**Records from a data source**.
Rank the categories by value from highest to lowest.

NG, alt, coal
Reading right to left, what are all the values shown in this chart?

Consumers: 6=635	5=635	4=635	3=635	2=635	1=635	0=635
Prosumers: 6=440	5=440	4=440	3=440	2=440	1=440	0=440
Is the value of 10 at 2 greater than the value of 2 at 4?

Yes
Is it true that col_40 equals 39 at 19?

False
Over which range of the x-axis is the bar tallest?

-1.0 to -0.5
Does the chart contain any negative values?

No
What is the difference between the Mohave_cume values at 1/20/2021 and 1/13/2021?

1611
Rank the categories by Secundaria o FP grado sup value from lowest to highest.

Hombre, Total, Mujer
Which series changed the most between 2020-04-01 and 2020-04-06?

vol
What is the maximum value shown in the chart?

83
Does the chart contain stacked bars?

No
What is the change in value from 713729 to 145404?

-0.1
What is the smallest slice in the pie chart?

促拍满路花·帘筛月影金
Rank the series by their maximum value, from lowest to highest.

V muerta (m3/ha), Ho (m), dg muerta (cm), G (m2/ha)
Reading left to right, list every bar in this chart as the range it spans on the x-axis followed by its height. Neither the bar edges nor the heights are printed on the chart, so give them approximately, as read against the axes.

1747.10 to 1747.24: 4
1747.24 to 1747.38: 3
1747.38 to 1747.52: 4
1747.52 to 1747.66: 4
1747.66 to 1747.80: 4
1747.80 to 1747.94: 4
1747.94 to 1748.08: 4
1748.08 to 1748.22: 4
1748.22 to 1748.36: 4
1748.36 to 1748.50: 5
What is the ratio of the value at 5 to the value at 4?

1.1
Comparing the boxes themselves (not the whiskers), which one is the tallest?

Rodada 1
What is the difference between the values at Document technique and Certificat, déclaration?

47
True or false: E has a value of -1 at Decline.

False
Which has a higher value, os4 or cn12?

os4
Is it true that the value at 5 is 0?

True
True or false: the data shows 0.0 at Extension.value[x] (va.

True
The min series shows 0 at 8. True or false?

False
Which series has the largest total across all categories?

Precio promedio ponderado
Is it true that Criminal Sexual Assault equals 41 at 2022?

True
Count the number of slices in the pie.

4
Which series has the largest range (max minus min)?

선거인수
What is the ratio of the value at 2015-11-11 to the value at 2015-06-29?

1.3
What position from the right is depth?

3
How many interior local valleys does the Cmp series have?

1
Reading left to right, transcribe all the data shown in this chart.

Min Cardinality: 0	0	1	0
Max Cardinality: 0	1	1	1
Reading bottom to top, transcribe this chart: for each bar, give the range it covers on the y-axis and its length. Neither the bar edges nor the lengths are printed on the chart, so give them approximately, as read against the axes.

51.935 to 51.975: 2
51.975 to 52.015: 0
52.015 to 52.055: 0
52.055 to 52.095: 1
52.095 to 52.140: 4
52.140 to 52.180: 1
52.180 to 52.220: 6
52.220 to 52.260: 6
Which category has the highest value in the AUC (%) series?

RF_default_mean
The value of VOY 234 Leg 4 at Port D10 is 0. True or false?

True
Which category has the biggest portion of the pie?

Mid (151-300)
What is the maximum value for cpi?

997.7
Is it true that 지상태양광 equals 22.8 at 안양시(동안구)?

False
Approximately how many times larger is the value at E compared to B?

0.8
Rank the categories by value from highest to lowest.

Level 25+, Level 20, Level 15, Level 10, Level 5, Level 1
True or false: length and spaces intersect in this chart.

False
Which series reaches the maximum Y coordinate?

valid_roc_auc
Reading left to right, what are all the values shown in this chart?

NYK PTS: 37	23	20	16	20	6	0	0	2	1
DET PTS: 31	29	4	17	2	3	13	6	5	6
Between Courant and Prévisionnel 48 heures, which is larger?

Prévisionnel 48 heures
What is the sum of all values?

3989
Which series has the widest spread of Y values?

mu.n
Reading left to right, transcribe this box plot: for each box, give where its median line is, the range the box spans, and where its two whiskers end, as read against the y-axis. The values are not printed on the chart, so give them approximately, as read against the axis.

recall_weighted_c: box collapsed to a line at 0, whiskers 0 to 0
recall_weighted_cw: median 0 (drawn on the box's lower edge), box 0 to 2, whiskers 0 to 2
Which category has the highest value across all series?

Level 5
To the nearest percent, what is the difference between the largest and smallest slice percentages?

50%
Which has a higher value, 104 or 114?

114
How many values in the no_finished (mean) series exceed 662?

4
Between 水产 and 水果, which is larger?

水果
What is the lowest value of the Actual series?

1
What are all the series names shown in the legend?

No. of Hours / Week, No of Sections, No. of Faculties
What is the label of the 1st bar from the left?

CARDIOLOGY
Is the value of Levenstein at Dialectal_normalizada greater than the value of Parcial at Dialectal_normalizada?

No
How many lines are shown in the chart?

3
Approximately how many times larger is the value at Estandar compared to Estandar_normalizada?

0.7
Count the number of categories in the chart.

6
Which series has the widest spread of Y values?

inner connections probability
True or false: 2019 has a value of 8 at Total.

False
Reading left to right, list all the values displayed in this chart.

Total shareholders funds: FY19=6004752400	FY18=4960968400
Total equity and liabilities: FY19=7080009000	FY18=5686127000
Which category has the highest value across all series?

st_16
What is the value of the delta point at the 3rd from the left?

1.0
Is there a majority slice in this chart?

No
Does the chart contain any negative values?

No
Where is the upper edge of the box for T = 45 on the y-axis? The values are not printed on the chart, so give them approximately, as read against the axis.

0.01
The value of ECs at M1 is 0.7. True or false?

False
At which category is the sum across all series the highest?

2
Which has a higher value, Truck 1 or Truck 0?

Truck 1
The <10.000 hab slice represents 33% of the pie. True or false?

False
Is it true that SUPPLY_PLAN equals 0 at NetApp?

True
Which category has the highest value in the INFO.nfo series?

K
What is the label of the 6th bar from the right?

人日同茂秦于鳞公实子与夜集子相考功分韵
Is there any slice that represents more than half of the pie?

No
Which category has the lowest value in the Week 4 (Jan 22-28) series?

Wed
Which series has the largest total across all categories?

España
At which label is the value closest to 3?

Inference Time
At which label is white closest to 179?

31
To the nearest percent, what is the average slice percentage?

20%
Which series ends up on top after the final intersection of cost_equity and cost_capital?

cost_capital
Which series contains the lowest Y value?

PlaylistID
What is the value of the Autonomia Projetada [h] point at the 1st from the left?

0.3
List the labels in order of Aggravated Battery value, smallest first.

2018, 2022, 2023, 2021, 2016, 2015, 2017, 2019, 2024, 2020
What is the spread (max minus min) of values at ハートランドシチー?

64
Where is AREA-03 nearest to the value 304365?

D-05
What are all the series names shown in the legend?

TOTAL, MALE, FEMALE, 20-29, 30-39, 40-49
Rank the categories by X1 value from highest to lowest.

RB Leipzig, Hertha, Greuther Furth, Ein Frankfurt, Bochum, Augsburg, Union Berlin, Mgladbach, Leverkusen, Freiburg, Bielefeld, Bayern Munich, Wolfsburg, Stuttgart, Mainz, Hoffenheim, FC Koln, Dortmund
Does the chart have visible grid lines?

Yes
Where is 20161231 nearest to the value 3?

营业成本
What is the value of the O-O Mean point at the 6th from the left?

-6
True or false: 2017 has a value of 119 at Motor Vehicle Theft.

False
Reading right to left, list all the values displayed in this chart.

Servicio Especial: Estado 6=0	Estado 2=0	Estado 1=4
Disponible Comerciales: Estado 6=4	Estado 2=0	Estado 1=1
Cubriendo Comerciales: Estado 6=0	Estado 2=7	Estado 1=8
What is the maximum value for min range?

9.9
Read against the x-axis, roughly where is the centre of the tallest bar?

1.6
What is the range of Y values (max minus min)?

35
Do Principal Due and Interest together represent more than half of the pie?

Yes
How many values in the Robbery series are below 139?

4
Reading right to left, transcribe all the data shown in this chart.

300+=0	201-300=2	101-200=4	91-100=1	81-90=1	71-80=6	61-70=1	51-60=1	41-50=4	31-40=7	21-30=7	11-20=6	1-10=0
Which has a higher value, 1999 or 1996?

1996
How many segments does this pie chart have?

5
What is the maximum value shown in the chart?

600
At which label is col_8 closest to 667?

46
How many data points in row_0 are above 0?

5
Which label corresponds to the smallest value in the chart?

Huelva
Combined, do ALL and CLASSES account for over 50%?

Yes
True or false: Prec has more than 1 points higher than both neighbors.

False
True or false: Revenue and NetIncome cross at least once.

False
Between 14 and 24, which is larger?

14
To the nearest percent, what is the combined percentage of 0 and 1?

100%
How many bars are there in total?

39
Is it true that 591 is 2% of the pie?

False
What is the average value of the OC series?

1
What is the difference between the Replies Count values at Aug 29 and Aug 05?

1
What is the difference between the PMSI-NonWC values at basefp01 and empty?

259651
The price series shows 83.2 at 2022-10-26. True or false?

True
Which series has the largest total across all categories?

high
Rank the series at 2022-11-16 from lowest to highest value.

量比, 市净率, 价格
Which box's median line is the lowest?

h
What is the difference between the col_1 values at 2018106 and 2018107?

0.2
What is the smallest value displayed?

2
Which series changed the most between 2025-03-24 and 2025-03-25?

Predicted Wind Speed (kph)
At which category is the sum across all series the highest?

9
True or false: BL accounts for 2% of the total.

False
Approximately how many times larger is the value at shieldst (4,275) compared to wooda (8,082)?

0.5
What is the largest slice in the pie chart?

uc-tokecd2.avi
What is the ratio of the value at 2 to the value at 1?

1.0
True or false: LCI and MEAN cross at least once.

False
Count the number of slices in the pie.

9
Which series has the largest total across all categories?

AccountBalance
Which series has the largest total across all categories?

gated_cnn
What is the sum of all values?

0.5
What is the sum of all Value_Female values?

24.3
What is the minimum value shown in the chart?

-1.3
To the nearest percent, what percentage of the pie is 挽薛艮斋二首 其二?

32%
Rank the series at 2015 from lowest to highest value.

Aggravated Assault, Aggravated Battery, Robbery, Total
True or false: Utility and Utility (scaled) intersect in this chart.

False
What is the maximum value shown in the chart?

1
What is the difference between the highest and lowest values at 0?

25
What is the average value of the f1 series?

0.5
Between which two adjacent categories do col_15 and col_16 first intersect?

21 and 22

**Task item**. Find every line in the records above that contains the word "whiskers". Copy each of those lines in full.

**Result of the exercise**.
Comparing the boxes themselves (not the whiskers), which one is the tallest?
Reading left to right, transcribe this box plot: for each box, give where its median line is, the range the box spans, and where its two whiskers end, as read against the y-axis. The values are not printed on the chart, so give them approximately, as read against the axis.
recall_weighted_c: box collapsed to a line at 0, whiskers 0 to 0
recall_weighted_cw: median 0 (drawn on the box's lower edge), box 0 to 2, whiskers 0 to 2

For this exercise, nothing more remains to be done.